Problem - Read the records below and copy each line that contains "APERTURE".

Records for this task -
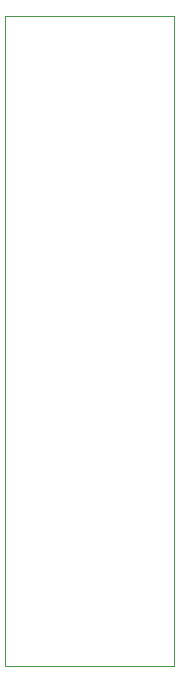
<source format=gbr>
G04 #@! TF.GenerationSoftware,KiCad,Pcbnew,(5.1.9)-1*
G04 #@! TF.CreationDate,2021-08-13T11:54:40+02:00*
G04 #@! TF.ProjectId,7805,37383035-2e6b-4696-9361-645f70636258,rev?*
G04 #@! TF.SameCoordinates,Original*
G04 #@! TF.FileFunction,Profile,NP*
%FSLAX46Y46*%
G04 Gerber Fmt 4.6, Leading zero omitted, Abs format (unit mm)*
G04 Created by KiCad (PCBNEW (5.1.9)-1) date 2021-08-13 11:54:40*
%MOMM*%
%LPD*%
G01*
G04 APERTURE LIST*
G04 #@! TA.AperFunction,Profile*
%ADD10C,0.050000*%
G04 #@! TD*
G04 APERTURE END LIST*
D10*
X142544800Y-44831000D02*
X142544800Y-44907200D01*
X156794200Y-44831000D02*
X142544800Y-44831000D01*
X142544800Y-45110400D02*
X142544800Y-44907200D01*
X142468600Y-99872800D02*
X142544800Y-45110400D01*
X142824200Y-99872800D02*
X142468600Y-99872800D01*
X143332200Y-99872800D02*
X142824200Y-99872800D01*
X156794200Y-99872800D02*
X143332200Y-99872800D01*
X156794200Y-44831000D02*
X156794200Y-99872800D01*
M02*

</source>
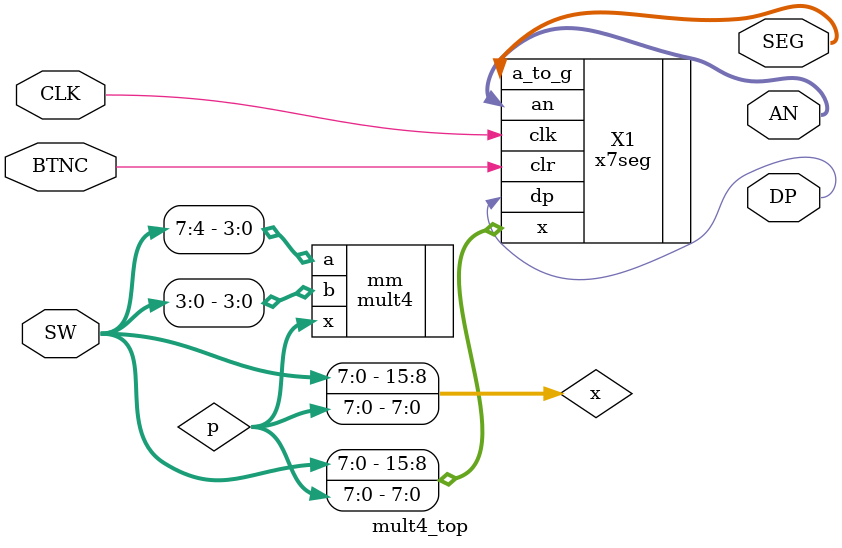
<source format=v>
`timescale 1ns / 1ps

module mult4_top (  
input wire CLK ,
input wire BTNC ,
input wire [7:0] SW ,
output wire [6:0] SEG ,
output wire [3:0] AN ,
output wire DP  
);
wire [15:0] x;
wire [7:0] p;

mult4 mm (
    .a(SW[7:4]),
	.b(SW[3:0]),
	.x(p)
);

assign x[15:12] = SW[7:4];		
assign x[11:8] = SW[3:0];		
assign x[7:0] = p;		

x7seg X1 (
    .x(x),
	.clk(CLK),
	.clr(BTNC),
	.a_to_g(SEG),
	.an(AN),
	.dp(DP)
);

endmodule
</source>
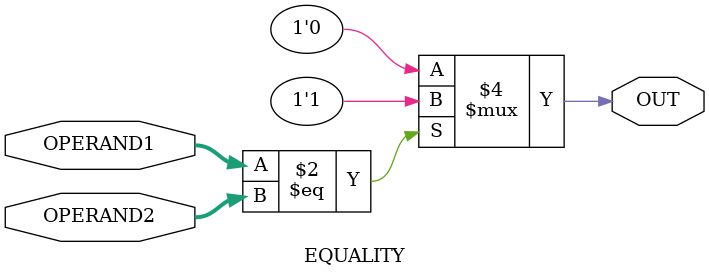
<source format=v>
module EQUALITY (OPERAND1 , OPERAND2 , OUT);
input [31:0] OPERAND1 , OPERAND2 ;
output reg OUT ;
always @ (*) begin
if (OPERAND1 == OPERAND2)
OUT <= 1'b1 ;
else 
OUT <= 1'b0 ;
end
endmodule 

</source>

Exercise response -
G04 APERTURE LIST*
G04 APERTURE END LIST*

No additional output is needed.